Image: Grave of the Old Prophet of Snare Lake, near Wekweeti
Amos 7.10-17 | Psalm 19 | Matthew 9.1-8
King Jeroboam, who is mentioned in today’s first reading, was the fourteenth ruler of the northern kingdom of Israel and his reign lasted for more than four decades. Under his direction Israel was relatively peaceful and prosperous allowing for a ruling elite to rise up and for a wide gulf to form between those who had access to privilege and power and those who did not. For this reason as well as for the restoration of pagan idols to places of worship the ire of the prophets was stirred. Amos was one of the first to raise his voice in protest.
As Amaziah, the king’s messenger, brings word of the prophet Amos’ latest complaints against the king, we can see the defiance of Jeroboam in the words that are returned. Amos is accused of being a prophet for hire, one who would sell his allegiance and change his tune if the price was right. But Amos holds fast to his words saying, “I am no prophet, nor a prophet’s son…the Lord said to me , ‘Go prophesy to my people Israel’ “. Amos makes clear that the words against the king are not his own but come directly from God and those words are scathing.

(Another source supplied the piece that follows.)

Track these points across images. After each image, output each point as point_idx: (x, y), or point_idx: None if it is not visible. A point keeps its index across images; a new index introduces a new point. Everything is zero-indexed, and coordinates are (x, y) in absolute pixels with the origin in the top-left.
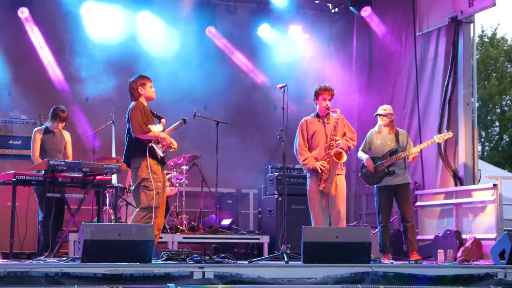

Our gospel reading takes a very different tone. We find Jesus encountering a man who is paralyzed and completely dependent on others. Without being asked anything, but somehow knowing the faith in their hearts, Jesus says, “Take heart, your sins are forgiven”, and almost seemingly as an afterthought, and in spite of the scribes who are watching his every move, heals the man’s paralyses and tells him to stand up and walk again.
A Redemptorist brother that I once lived with in community, spent part of every day reading his bible by the light of the afternoon sun. At supper one night he offered the following question as a conversation starter. “Do you think there might be two Gods? One who is vengeful and ready to condemn us, and another who is merciful and full of compassion?” He was not confused, he just liked to have good table conversations. It is an interesting question but perhaps one which focuses to much on God’s actions and not enough on how the people in those alternative situations responded to God’s invitation to conversion.
The prophets did not put their necks on the line for their own sake but through their preaching brought messages of warning to the community and its leaders that things were going off the rails. Amos wanted the King to know that if he kept on the course he had set, things were going to go badly in the long run. Jeroboam chose not to listen to Amos’ warnings, he simply carried on and later paid a great price. The man who was paralyzed was a very different character. He was humbled, he was vulnerable, he knew that his only hope was to be found in the healer that stood before him. His heart was ready and able to receive God’s mercy and healing.
So, two very different outcomes, but not two different Gods. Simply two different people who were either prepared to receive the gift of God’s mercy or not.
In the Psalm we read, “The law of the Lord is perfect, reviving the soul; the decrees of the Lord are sure, making wise the simple.” God loves us the way a parent loves their children which necessarily includes guidance and correction. The child which does not get what it wants might feel unduly punished but with maturity they come to see the wisdom of their parent’s actions.
Take heart and listen to the voices of wisdom around you. Look for the prophets in your midst. Let them lead you on the right path towards fullness of life and abundant joy.